Long-distance phone carrier Japan Telecom Co Ltd said on Tuesday it had agreed to forge ties with China's biggest telecoms company China Telecom.
Japan Telecom president Haruo Murakami and China Telecom president Zhou Deqiang met in Beijing on Thursday last week and signed a memorandum of understanding to build links, the Japanese firm's spokeswoman Kazumi Narihiro said.
"Under the accord, the two companies will seek future cooperation in providing telecommunications services," she said, adding that no further details had been decided.
"The agreement thus includes all sorts of possibilities," she said.
The Nihon Keizai Shimbun business daily reported that the two firms planned to cooperate in areas including high-speed communications and mobile phone operations in China.
The duo aimed to launch international high-speed data transmission services using the advanced ATM (asynchronous transfer mode) system, the business daily said.
In the mobile Internet business, Japan Telecom planned to support China Mobile Communications Corp, the Chinese company's mobile phone arm, in the introduction of third generation (3G) services, it said.
The tie-up would also help the world's biggest mobile phone company Vodafone Group plc of Britain to expand in China, the paper said.
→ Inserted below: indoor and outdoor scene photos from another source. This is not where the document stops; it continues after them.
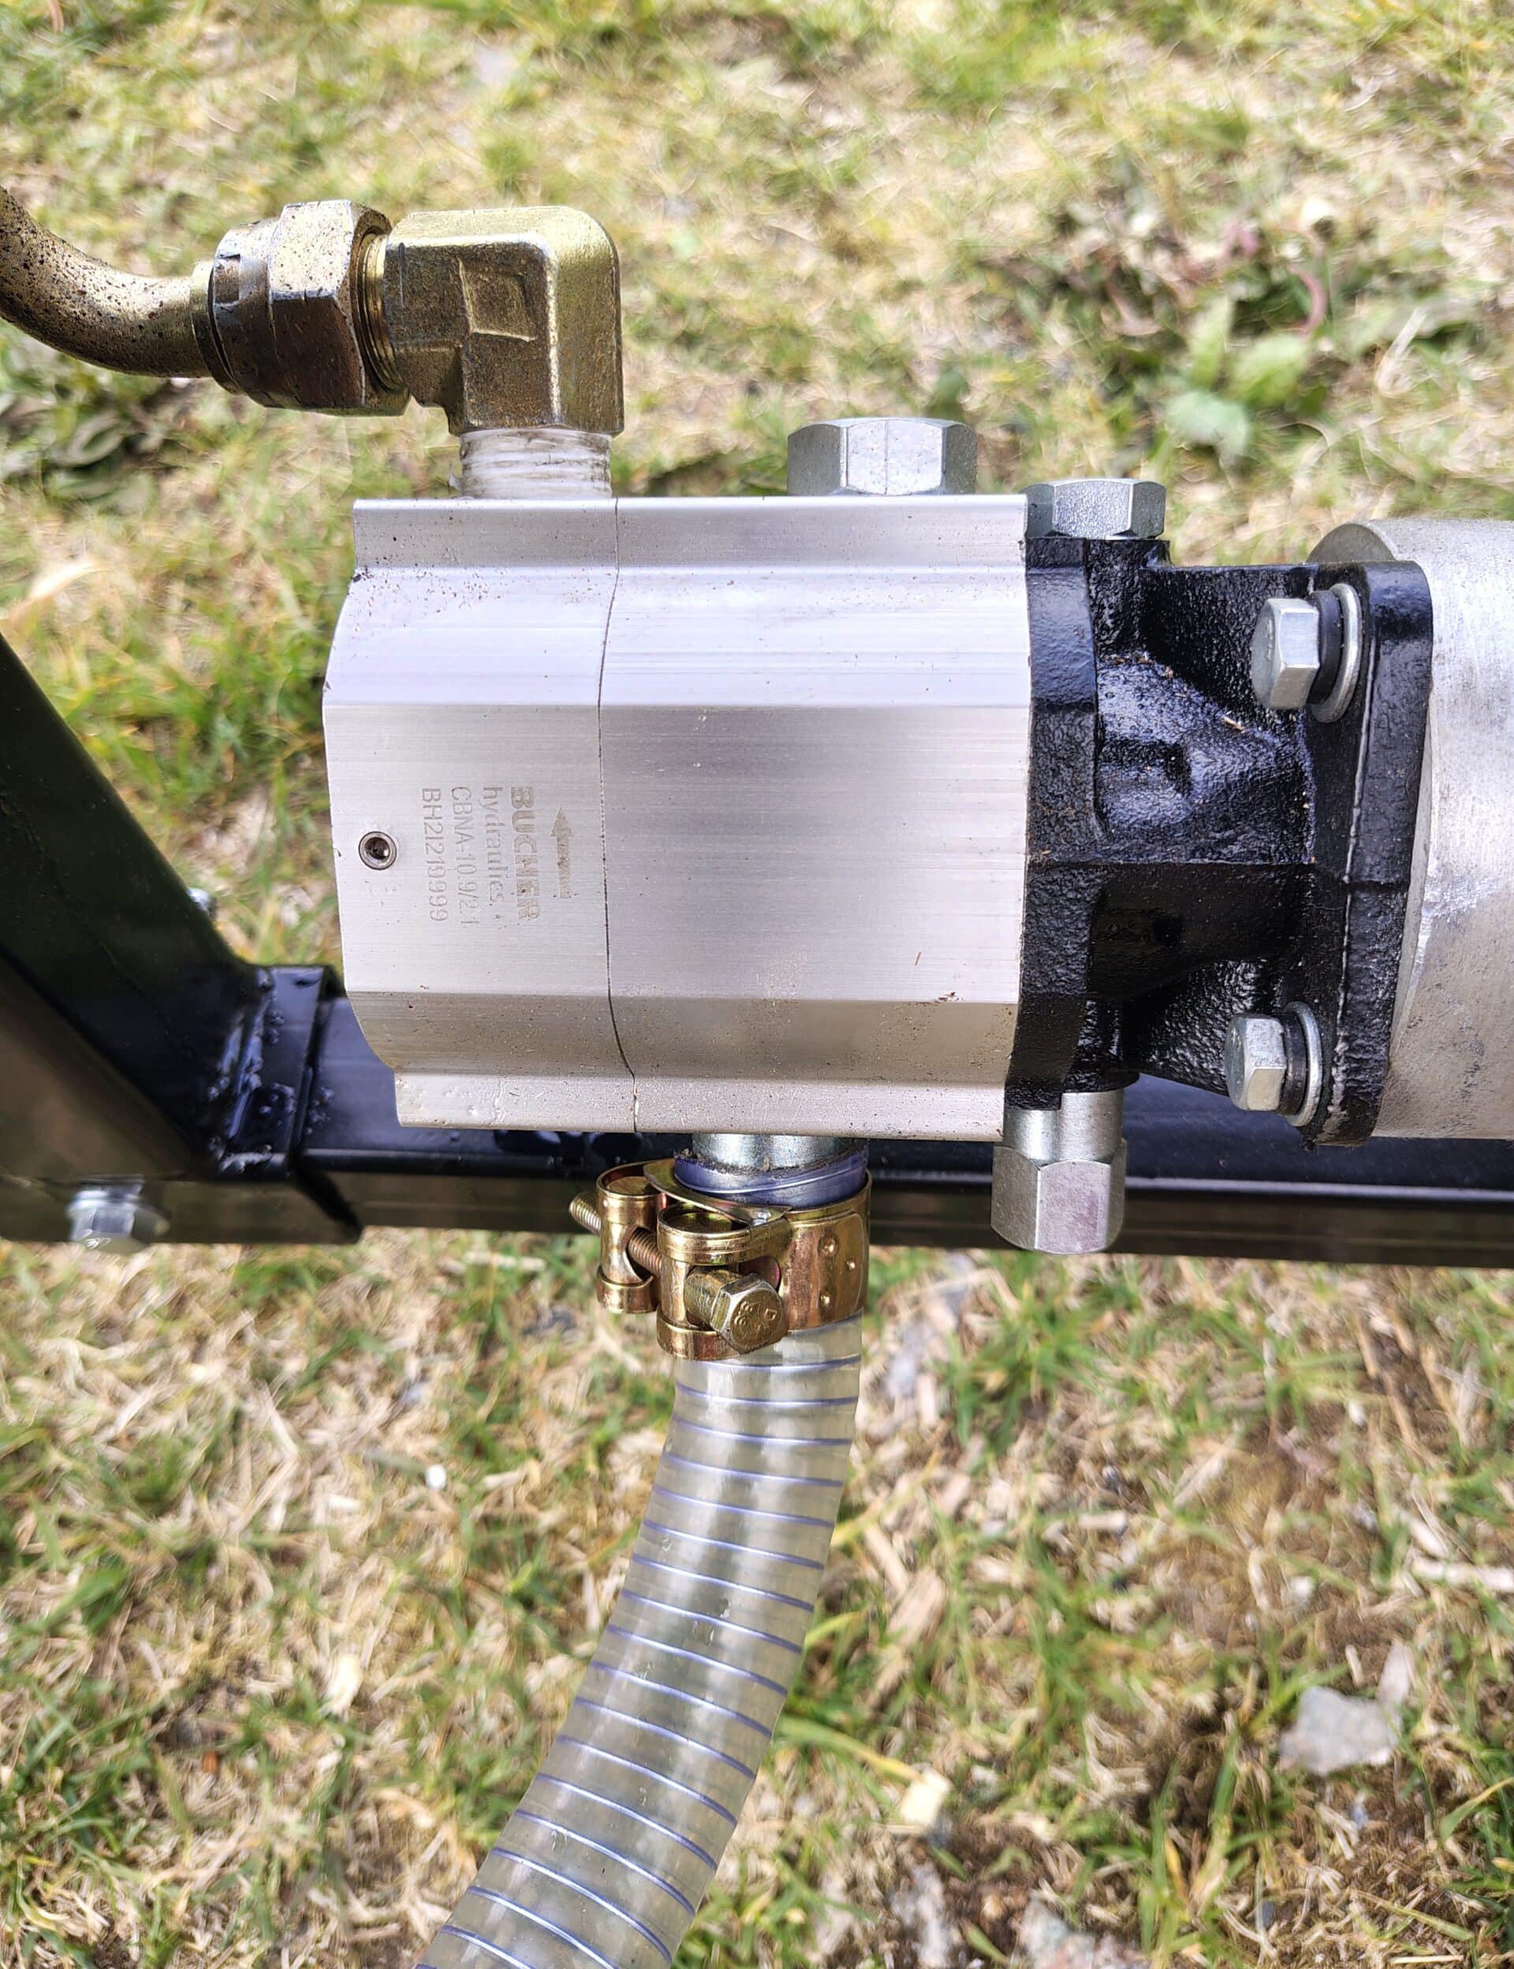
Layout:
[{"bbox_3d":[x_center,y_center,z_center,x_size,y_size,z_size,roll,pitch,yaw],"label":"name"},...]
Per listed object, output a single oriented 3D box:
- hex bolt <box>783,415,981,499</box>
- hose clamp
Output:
[{"bbox_3d":[0.018,-0.073,0.202,0.027,0.024,0.012,-1,103,-3],"label":"hex bolt"},{"bbox_3d":[-0.003,0.042,0.229,0.041,0.021,0.052,-9,15,-36],"label":"hose clamp"}]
Vodafone owns a 20-percent stake in Japan Telecom.
The latest move came after Japan's second-ranking KDDI Corp confirmed last Wednesday it had struck a deal to provide mobile phone and Internet connection technology to China Unicom Ltd.
Last November NTT Communications Corp, part of Japan's No 1 telecoms group NTT, also struck a deal with China Telecom to jointly provide their respective customers with international telecommunications services, using Internet technology.
With China's entry into the World Trade Organization pending, China has decided to liberalise the telecoms sector in a bid to accelerate competition and improve services in the booming market.
China's Ministry of Information Industry said there were more than 100 million mobile phone users in China by the end of March -- the world's second largest market behind the US -- compared with about 60 million in Japan at the end of last year.